Once all Contacts are in your Campaign – hit this button to create your final snail mailing list.
From the default button you’ll hit the standard NPSP Campaign Household Mailing List. SAVE THIS AS another name so you don’t override the default button. Notice that the report is filtered by “Member Status does not contain Duplicate”. That’s because the Nonprofit Starter Pack code is running in the background, and adding the word “duplicate” to the campaign member status values you created if there is more than one contact from a household or account in your campaign.
You can customize this report to get the fields you want for mailing, like “Formal Greeting” or “Account Name”. Make sure you keep the filter to exclude member status values that containt “duplicate”.

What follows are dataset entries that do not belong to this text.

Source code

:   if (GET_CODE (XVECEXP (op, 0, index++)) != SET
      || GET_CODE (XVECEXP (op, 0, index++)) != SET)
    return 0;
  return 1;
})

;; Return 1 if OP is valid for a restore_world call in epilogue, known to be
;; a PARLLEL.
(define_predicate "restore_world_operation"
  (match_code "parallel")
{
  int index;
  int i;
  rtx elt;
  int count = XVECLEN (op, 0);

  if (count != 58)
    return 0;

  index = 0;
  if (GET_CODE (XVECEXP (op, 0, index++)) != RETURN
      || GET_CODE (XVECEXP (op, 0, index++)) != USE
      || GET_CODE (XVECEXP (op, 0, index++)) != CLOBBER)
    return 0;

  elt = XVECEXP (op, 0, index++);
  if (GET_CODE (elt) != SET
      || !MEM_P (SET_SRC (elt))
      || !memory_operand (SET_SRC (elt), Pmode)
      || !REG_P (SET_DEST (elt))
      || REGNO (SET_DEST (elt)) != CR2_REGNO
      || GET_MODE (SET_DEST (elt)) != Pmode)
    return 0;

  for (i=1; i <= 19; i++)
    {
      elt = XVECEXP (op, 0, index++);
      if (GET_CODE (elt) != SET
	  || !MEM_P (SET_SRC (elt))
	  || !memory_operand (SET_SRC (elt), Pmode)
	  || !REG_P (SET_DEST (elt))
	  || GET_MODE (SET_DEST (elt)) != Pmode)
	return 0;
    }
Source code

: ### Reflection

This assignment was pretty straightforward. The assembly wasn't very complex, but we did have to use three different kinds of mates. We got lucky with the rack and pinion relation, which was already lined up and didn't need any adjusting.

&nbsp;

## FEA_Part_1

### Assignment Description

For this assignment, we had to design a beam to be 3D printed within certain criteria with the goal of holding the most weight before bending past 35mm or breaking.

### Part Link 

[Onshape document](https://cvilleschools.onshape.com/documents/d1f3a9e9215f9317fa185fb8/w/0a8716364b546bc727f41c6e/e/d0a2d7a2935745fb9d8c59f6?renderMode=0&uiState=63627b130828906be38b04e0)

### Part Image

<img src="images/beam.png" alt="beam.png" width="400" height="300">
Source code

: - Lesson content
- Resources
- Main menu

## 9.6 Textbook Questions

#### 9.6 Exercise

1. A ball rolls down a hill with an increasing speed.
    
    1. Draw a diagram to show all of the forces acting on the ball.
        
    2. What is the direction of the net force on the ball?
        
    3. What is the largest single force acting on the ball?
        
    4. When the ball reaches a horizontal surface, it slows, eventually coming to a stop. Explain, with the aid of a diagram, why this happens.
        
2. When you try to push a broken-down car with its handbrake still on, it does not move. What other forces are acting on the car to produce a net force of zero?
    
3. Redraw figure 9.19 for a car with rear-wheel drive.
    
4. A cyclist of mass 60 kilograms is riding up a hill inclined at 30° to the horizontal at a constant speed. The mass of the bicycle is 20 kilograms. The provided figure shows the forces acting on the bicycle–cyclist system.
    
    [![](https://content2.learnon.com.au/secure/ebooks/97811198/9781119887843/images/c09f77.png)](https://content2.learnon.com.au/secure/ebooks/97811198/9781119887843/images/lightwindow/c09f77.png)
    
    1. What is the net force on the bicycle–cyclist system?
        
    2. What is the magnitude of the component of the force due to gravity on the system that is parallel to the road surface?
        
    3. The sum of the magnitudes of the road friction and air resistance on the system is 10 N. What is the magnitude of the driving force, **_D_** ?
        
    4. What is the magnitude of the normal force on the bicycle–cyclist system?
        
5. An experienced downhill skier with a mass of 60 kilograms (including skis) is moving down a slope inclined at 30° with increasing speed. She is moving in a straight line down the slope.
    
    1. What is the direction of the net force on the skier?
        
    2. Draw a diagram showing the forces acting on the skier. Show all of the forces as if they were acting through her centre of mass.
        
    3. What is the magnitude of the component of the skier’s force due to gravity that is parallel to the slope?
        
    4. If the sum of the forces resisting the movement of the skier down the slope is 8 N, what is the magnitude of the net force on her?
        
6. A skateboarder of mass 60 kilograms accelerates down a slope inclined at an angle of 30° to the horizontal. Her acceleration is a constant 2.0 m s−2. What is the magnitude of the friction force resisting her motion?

Don’t see the Household Mailing List button? See next step in documentation.
Adding the “Household Mailing List Report” to the top of the Campaign
If you’re not seeing the “Household Mailing List” report at the top of your Campaign detail page, then you may need to add it. Here’s the steps (first go to Setup):
(see screenshots in Power of Us Hub documentation)
Other Apps that could Help
There are some great “apps” out there to help segment campaigns – combine campaigns into one, and view donors of another. Check out
Campaign Combiner – allows users to add campaign members from multiple campaigns into a target campaign, or exclude members who belong to multiple campaigns. Free. No current support.
Campaign Segmentation Wizard – this doesn’t do true segmentation like we’ve outlined above, but will randomly split your campaign into groups to do A/B testing. Free.
AAKonsult Campaign Status – setup a list of default status values by Campaign Type and the system automatically assigns. Free.
Thanks to TJ Warfield for these app recommendations!